Russian Topol ICBMs outside Moscow for the nation's annual May 9 Victory Day parade. Photo: AFP/DIMA KOROTAYEV
Russian Topol ICBMs outside Moscow for the nation's annual May 9 Victory Day parade. Photo: AFP/DIMA KOROTAYEV

The Trump administration has announced its decision to withdraw from the landmark Intermediate-Range Nuclear Forces Treaty, perhaps believing that China needs to be part of the agreement, and indicated its preference for a comprehensive pact that includes Russia, the United States and China.

US national security adviser John Bolton put forward similar views when he said in Moscow that Russia had been violating the INF Treaty for years and rising powers such as China meant that it was a “new strategic reality out there.”

Specifically, the US has accused Russia of violating the treaty by deploying its newest missile, the 9M729, to which Russian Foreign Ministry spokeswoman Maria Zakharova has responded by stating that it has not been proved that the missile’s range exceeds the limits stipulated by the treaty.

On the other side, Russia has continued to express its misgivings about the North Atlantic Treaty Organization’s eastward expansion and the US anti-ballistic-missile systems placed near its doorstep in countries such as Romania and Poland.

Moscow has also criticized Washington for withdrawing from the Anti-Ballistic Missile (ABM) Treaty in 2002 to pave way for the missile defense system. Notably, that treaty, signed between the US and then Soviet Union in 1972, prohibited both from deploying defenses against strategic ballistic missiles.

Russian President Vladimir Putin this year announced a spate of new defense systems that “can reach any point in the world” and a supersonic weapon that cannot be tracked by anti-missile systems.

In response to the US withdrawal from the INF Treaty, many strategic experts believe that Moscow can respond by deploying intermediate-range and shorter-range missiles at its borders, which would directly impinge on European security, and European countries are likely to emerge as sites for this renewed Russian-US confrontation. In this light, European countries may become Russia’s partner in attempts to preserve the treaty.

Meanwhile, there has been an exchange of words between the two countries indicating more militarization in the European continent. On the one hand, President Donald Trump has remarked that the US would build up its arsenal “until people come to their senses,” while Russian presidential spokesman Dmitry Peskov said: “Scrapping the treaty forces Russia to take steps for its own security.”

It is perceptible that the US has preferred a path of militarization to attempts at salvaging the INF Treaty.

Indicating a militaristic turn in his administration’s foreign policy, Trump has approved a whopping defense budget of US$717 billion. Trump said: “The [2019] National Defense Authorization Act is the most significant investment in our military and our war fighters in modern history.” He further averred that “we are going to strengthen our military like never ever before, and that’s what we did.”

The budget also sought to outmaneuver China and enhance US investments and strategic influence by financially empowering the Committee on Foreign Investment. Apart from earmarking huge spending on modernizing and equipping the army and air force, the US Congress’ approval of $1.56 billion for three littoral combat ships in response to the navy’s request for one and allocation of a gigantic sum towards developing a fourth Ford-class aircraft carrier, six icebreakers, and a Columbia-class ballistic-missile submarine point to the US concerns over growing Chinese influence in the oceans.

Further, the act stipulates allocation of substantial resources toward the development of critical directed energy and space sensing projects as well as hypersonic defense capabilities primarily aimed at fostering US security objectives in various parts of the globe.

Stated problem 1 -
Translate this sentence from the INF Treaty article into Spanish: "It is perceptible that the US has preferred a path of militarization to attempts at salvaging the INF Treaty."
The INF Treaty article and the listing that follows it are unrelated material.

Source data -
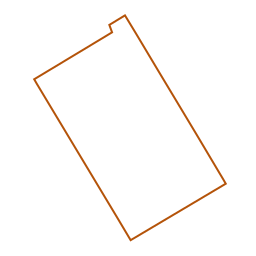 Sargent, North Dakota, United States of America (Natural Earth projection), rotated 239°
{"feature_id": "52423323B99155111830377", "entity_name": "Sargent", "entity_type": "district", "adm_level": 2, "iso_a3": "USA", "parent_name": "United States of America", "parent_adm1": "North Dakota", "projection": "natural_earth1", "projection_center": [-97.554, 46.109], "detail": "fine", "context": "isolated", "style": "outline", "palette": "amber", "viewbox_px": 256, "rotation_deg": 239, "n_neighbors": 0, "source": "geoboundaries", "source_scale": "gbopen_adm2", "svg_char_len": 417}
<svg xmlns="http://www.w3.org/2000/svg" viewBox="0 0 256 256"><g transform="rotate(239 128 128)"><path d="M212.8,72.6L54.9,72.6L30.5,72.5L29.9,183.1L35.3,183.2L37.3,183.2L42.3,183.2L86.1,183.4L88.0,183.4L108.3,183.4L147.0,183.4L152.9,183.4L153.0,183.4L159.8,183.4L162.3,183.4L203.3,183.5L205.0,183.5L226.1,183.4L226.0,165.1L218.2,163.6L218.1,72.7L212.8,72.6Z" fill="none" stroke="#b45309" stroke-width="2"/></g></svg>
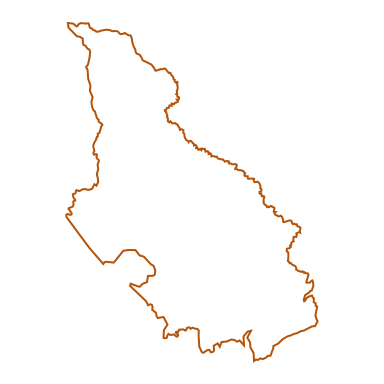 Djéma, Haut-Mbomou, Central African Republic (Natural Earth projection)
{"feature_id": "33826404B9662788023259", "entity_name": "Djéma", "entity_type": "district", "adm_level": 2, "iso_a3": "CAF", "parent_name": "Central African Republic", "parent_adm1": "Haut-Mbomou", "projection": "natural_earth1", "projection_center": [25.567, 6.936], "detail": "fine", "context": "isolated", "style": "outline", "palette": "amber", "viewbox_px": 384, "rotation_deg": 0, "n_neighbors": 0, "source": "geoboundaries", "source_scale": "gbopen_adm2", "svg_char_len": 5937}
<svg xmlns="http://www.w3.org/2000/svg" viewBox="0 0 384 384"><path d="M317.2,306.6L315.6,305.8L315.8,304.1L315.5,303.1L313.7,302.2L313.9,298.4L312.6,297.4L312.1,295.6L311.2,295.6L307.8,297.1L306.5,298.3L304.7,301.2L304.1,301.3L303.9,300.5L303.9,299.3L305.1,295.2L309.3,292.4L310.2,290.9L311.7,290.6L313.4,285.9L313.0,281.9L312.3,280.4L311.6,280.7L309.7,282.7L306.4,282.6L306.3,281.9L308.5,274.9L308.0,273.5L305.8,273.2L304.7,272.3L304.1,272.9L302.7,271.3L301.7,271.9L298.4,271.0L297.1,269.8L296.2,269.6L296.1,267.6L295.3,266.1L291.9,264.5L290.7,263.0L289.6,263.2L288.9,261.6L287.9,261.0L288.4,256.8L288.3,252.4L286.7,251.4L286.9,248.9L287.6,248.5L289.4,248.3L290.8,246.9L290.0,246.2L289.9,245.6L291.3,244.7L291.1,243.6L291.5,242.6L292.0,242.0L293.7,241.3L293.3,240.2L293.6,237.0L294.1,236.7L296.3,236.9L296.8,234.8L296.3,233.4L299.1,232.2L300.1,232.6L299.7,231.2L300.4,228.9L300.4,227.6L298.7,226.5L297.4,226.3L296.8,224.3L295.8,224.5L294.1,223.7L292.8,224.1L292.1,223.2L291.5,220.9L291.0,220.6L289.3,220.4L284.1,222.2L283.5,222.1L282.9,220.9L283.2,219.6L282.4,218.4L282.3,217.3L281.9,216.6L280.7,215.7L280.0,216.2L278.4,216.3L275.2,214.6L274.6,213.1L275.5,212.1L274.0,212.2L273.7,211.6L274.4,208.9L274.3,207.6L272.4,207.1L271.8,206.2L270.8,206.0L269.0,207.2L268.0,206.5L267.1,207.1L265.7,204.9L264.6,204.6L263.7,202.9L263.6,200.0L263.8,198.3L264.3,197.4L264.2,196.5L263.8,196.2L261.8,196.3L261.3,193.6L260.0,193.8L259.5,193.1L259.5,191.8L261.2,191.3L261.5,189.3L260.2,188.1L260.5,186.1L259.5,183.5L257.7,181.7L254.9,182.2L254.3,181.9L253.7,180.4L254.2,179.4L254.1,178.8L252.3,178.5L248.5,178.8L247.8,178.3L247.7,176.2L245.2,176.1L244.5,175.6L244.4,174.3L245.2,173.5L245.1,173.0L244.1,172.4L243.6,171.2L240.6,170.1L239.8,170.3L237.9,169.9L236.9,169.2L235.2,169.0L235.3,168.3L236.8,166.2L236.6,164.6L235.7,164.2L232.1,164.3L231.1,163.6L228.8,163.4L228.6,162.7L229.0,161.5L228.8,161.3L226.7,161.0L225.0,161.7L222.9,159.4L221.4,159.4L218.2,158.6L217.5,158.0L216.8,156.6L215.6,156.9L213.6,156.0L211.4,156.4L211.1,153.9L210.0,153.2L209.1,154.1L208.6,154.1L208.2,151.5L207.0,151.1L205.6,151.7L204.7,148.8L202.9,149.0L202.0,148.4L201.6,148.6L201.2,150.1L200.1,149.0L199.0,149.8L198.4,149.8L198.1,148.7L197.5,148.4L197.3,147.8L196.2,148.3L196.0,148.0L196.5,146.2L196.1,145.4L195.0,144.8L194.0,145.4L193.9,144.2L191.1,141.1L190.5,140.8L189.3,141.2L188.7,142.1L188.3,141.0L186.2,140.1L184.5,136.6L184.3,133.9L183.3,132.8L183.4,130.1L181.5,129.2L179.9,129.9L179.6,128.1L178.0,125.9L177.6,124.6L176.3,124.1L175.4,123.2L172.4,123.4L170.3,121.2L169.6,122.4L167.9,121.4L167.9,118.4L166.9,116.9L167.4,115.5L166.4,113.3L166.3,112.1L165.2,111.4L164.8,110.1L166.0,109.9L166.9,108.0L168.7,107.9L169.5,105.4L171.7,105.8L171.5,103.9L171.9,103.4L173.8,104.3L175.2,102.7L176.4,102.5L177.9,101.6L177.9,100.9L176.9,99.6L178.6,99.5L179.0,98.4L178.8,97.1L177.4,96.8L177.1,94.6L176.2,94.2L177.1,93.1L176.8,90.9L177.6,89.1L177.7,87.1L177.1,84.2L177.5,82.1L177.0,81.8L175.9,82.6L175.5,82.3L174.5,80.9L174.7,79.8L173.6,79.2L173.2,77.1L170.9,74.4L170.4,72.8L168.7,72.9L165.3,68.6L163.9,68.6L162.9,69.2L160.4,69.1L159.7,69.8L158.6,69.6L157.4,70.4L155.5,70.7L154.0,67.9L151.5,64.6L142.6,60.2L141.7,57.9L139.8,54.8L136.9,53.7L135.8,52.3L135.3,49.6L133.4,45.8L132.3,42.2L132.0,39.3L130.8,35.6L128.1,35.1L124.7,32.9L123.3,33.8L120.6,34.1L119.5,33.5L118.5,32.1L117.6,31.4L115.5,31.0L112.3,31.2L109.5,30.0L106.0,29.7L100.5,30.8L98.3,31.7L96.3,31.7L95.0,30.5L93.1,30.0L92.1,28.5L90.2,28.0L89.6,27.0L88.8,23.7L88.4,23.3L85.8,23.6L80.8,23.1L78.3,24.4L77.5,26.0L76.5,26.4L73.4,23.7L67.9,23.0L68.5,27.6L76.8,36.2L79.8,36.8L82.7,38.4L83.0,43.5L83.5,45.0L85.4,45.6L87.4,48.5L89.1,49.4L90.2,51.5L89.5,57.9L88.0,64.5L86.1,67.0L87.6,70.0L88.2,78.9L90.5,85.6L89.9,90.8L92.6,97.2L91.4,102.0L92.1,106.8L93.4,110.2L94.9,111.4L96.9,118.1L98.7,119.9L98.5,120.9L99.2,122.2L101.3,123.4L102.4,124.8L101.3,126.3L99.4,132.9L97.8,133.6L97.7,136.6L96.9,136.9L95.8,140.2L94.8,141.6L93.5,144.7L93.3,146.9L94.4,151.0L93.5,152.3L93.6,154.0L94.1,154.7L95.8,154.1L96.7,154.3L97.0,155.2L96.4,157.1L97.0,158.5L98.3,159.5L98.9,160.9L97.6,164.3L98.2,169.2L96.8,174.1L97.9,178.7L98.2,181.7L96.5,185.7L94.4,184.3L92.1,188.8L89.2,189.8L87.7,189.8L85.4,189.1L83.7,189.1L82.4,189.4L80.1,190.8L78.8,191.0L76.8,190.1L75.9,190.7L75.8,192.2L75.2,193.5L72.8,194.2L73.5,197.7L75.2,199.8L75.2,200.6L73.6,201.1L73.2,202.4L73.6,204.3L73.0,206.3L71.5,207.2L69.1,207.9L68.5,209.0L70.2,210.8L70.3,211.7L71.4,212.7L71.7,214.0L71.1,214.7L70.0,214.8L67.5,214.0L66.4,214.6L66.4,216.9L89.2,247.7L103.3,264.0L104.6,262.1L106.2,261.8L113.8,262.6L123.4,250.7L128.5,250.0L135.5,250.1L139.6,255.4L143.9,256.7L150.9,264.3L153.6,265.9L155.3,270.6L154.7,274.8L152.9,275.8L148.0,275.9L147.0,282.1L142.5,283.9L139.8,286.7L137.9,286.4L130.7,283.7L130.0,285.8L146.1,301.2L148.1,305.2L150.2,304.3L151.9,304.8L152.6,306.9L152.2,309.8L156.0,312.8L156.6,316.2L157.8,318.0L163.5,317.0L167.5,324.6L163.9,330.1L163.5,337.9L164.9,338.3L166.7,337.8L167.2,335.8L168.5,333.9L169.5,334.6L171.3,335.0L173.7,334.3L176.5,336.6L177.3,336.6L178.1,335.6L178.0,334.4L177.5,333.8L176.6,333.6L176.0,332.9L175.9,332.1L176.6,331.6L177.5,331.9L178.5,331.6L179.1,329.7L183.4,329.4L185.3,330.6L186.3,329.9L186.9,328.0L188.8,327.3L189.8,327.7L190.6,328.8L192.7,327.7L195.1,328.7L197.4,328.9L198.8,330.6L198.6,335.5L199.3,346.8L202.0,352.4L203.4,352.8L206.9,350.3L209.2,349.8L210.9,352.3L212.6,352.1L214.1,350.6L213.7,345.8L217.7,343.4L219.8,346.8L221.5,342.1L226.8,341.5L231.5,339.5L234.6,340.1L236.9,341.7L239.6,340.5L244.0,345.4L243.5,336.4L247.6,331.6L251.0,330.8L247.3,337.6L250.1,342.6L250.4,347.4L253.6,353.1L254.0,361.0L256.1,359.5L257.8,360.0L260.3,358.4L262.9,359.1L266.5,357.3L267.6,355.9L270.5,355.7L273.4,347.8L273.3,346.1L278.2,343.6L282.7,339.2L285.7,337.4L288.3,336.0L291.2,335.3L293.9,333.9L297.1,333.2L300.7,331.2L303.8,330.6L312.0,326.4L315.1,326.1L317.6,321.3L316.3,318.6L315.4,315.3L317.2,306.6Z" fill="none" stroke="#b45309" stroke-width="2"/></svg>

Stated problem 2 -
Copy the listing from its first line through the line containing "Djéma, Haut-Mbomou, Central", both included, and leave the pictures out.

Expected output 1 -
Es perceptible que Estados Unidos ha preferido un camino de militarización a los intentos de salvar el Tratado INF.

Expected output 2 -
 Sargent, North Dakota, United States of America (Natural Earth projection), rotated 239°
{"feature_id": "52423323B99155111830377", "entity_name": "Sargent", "entity_type": "district", "adm_level": 2, "iso_a3": "USA", "parent_name": "United States of America", "parent_adm1": "North Dakota", "projection": "natural_earth1", "projection_center": [-97.554, 46.109], "detail": "fine", "context": "isolated", "style": "outline", "palette": "amber", "viewbox_px": 256, "rotation_deg": 239, "n_neighbors": 0, "source": "geoboundaries", "source_scale": "gbopen_adm2", "svg_char_len": 417}
<svg xmlns="http://www.w3.org/2000/svg" viewBox="0 0 256 256"><g transform="rotate(239 128 128)"><path d="M212.8,72.6L54.9,72.6L30.5,72.5L29.9,183.1L35.3,183.2L37.3,183.2L42.3,183.2L86.1,183.4L88.0,183.4L108.3,183.4L147.0,183.4L152.9,183.4L153.0,183.4L159.8,183.4L162.3,183.4L203.3,183.5L205.0,183.5L226.1,183.4L226.0,165.1L218.2,163.6L218.1,72.7L212.8,72.6Z" fill="none" stroke="#b45309" stroke-width="2"/></g></svg>
 Djéma, Haut-Mbomou, Central African Republic (Natural Earth projection)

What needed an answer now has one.